The following is a review of my ebook Private Conversations by erotica author Sylvia Storm on her website E-Read Erotica Reviews. My deepest appreciation to Sylvia for taking the time to give this book her honest assessment.
Private Conversation is the shortest ebook among my selection of titles, and also my most lighthearted title. Like all of my Spinning Heads titles, this was written years ago, long before I ever seriously considered writing in any professional manner. While they were all ‘cleaned up’ quite a bit before publishing, I tried to keep as much of the original “feel” of the stories as I could, so I am aware that they are a little ‘rough around the edges’ style-wise. I was slightly surprised, however, that a piece that is not even 4,000 words in length was described as “wordy” at times. LOL
I am glad that the humorous aspects of the story worked as well as they did, however. 🙂 And thank you, Sylvie, for not spoiling the ending. LOL
It was a typical, boring, run-of-the-mill evening with nothing on TV….
It was also a dark and stormy night, and I am amazed at this line’s staying power as a story starter. Yes, this is a pet peeve of mine, and I feel we need to kick things off with a great first-line. Today we have Private Conversations (Spinning Heads) with a fun little short by Forrest Young. This is more your swinger style book with a fun little story about a wife swap. I have to admit there is some humor here, and the whole situation is played for laughs. It does feel like a skit from the late-night comedy show, although this skit is a little more explicit, well, a lot more explicit.
Yes, this is one of those rare books where I am rating on humor as well. The humor in this book is done pretty well, it is mostly of the “what in the world is going on?” style of humor. It is kind of like a wife swap where only the wives know what’s going on, so there is that madcap zaniness going on here that I like. Nice job. Someday I would love to read a book full of erotic skits, sort of like a SNL style show but a bit raunchier and funny.
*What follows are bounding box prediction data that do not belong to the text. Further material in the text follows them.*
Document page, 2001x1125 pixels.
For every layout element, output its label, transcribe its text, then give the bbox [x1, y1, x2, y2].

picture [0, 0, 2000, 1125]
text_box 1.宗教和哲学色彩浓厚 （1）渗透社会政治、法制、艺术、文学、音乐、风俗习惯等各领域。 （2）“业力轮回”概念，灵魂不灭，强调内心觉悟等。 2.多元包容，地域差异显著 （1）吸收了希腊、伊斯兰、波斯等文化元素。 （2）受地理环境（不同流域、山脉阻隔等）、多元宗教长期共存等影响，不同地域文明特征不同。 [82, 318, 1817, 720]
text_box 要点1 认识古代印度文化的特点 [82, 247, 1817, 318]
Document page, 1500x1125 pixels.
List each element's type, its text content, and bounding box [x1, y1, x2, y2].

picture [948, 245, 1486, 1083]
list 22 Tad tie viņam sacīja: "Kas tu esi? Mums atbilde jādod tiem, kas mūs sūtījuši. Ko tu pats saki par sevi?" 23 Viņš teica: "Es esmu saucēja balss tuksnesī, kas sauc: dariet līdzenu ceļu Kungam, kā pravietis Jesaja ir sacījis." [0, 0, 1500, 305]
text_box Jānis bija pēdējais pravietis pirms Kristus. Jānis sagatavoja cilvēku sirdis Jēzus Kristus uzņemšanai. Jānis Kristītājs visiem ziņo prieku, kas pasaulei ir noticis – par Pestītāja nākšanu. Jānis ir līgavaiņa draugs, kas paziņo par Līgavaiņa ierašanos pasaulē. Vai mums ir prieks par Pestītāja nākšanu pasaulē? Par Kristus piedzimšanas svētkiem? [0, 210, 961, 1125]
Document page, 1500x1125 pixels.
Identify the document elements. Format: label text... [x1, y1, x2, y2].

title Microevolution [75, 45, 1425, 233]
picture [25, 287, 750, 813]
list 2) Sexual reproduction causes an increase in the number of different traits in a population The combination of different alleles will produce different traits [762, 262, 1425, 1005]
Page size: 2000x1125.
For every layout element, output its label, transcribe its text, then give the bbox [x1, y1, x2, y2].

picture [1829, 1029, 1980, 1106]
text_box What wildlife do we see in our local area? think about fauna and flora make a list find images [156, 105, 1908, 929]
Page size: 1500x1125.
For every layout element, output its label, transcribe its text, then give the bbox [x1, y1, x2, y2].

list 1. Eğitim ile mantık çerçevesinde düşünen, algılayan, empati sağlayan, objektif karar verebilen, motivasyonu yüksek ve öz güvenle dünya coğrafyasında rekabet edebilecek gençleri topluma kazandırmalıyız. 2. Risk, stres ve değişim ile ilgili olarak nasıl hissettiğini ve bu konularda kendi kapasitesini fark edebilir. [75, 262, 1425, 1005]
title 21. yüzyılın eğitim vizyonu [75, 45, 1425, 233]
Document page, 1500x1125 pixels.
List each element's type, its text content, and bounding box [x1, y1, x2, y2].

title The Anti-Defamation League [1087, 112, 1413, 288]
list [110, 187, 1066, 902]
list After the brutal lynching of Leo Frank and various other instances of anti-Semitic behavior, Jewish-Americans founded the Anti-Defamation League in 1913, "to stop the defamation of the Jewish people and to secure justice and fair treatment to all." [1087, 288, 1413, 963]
The cover, I don’t know, I feel their expressions make this a little unappealing to me. Not a bad composition though. I mean, as a comedy book this may work. They just have this silly look on their face, sort of a come hither…I know what it is, this is a book about a twosome and they are both looking at me. Threesome? Yeah there is an implied third person here that throws me a little. Also, the lighting on them doesn’t match. She is left lit, and he is right lit. The fonts and text work are good, and they do imply the humorous content, and even the title does, so points there. Maybe it is because I just can’t stand both of them staring at me, sometimes a cover strikes me odd like that.
Text quality is average, dialog is good. Okay, I probably need to explain, so time for an excerpt:
“Cindy had to go somewhere for a little while,” Lori told me. “She asked me to come up here and keep you company until she got back.”
“Where did she have to go?” I asked, totally confused by the entire situation.
“I’m… not sure,” she said hesitantly as she walked toward the side of the bed I was laying on. “She just had to go somewhere real quick and asked me to come up here and keep you company. Is that alright?”
We do get Lori’s description later; I did want to right off to set up the scene. We have a couple extra little phrases in here that are just very telly for me. We get the repetitious dialogue tags like “told me” and “asked” that repeat what was just said in a tag. Second thing, “totally confused by the entire situation” is very telling and does not feel needed. And finally, the adverb “hesitantly” and the walk towards the side of the bed of course he was laying on. Established facts need not be reestablished. It’s not bad dialogue, though, it has that good ‘sound’, but I feel the pieces around it distract and weaken the overall effect.
Heat level is pretty good, mixed with the comedy it works like the late-night comedy sketch this feels like. There is a great mix of him being stunned and panicked at the situation, with the other woman being in control. It is a fun ‘my husband will so be pissed at you’ sort of sketch. It is a great scene, funny, with some great nasty phone sex style talk going on. There is also very funny twist ending here I shall not spoil. I did enjoy the ending.
Soft recommend for this, it is a witty little piece with heat. I like sex and comedy works, they are fresh, funny, and they put a little twist on normal life. I have a couple issues with some of the extraneous tags and explanation here; humor is very unforgiving when it comes to pacing. Comedians know they have to be spot on with their humor, and not put anything extra in there to confuse the audience or lose the pace of the joke. I’ve been told humor is one of the hardest things to get right, and humorous erotica is doubly so. It isn’t bad though, and as a humorous piece I got a kick out of it. Thank you for the smile Forrest, and I’m looking forward to your future works.